What followed was 75 minutes of sometimes intense, sometimes soothing yin yoga. The teacher went around to each of us and put her hands on us during every extended pose. That was the Reiki part. She also used some essential oils (I noticed the lavender especially) that she had on her hands, which smelled nice and not overpowering.
I didn’t feel anything unusual during the Reiki, but it was really nice to be personally attended to, and it felt comforting and not at all intrusive. I admit that I don’t mind at all when a yoga teacher touches me for adjustment; YMMV. If you’re not feeling touch-friendly, this is probably not the class for you. But it felt therapeutic, business-like as it were, and fine.

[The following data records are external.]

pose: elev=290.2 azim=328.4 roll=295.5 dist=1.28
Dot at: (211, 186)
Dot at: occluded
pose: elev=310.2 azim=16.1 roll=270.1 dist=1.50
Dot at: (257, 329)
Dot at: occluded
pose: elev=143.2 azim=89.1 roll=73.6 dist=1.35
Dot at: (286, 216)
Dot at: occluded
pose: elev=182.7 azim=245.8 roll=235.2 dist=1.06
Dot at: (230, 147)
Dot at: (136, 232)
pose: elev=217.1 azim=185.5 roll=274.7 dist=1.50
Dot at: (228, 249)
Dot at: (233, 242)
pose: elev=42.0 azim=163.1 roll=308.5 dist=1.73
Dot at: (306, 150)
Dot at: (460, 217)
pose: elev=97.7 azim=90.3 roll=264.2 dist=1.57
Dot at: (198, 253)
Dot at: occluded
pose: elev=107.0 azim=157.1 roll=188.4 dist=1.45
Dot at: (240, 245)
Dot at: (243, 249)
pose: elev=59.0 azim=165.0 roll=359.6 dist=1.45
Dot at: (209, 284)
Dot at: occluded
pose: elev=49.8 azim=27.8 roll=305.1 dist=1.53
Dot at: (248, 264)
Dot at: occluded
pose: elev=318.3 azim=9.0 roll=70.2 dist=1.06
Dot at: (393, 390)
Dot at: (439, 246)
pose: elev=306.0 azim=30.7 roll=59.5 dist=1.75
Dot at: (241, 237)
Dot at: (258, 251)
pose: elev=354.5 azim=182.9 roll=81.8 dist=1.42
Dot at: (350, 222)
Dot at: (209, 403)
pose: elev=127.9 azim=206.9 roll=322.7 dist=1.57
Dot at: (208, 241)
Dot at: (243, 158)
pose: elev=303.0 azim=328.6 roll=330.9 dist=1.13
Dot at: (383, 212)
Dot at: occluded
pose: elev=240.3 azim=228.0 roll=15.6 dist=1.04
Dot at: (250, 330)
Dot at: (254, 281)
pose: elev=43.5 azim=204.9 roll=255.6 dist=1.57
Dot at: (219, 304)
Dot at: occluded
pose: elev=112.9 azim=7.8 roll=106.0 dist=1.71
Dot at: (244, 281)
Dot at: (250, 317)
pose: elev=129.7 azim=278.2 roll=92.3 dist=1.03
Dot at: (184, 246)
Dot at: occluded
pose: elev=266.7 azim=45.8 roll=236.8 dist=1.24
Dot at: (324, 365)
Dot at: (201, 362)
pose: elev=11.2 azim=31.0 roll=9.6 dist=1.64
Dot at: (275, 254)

Finding ways to be active, to move and stretch, to connect with how I’m feeling during conference travel is more important to me these days. Partly it’s because travel is harder on my 56-year-old body. Air travel is uncomfortable no matter what, and my plane to LAX seemed even more tin-can-like than usual. Then there’s jet lag, restaurant food, reception food, and more sitting than I would prefer.
There’s another reason I like to be active while traveling: connecting to a local studio or local active event makes me feel more at home, in part because I’m around people who are at their home. It’s a good way to learn about potentially new-to-us ways that people do the things we do. I’ve found this by doing some local group rides while traveling, and visiting local yoga places is a new fun thing that’s easier to do than cycling– less gear required, and if I pick the wrong level by mistake, I’m still in the same studio with everyone else. That is, all yoga classes are no-drop. I like that.
Dear readers– have you had good (or bad) experiences dropping in on yoga or exercise or other classes while you were out of town? Do you recommend this? Do you have any tips? I’d love to hear from you.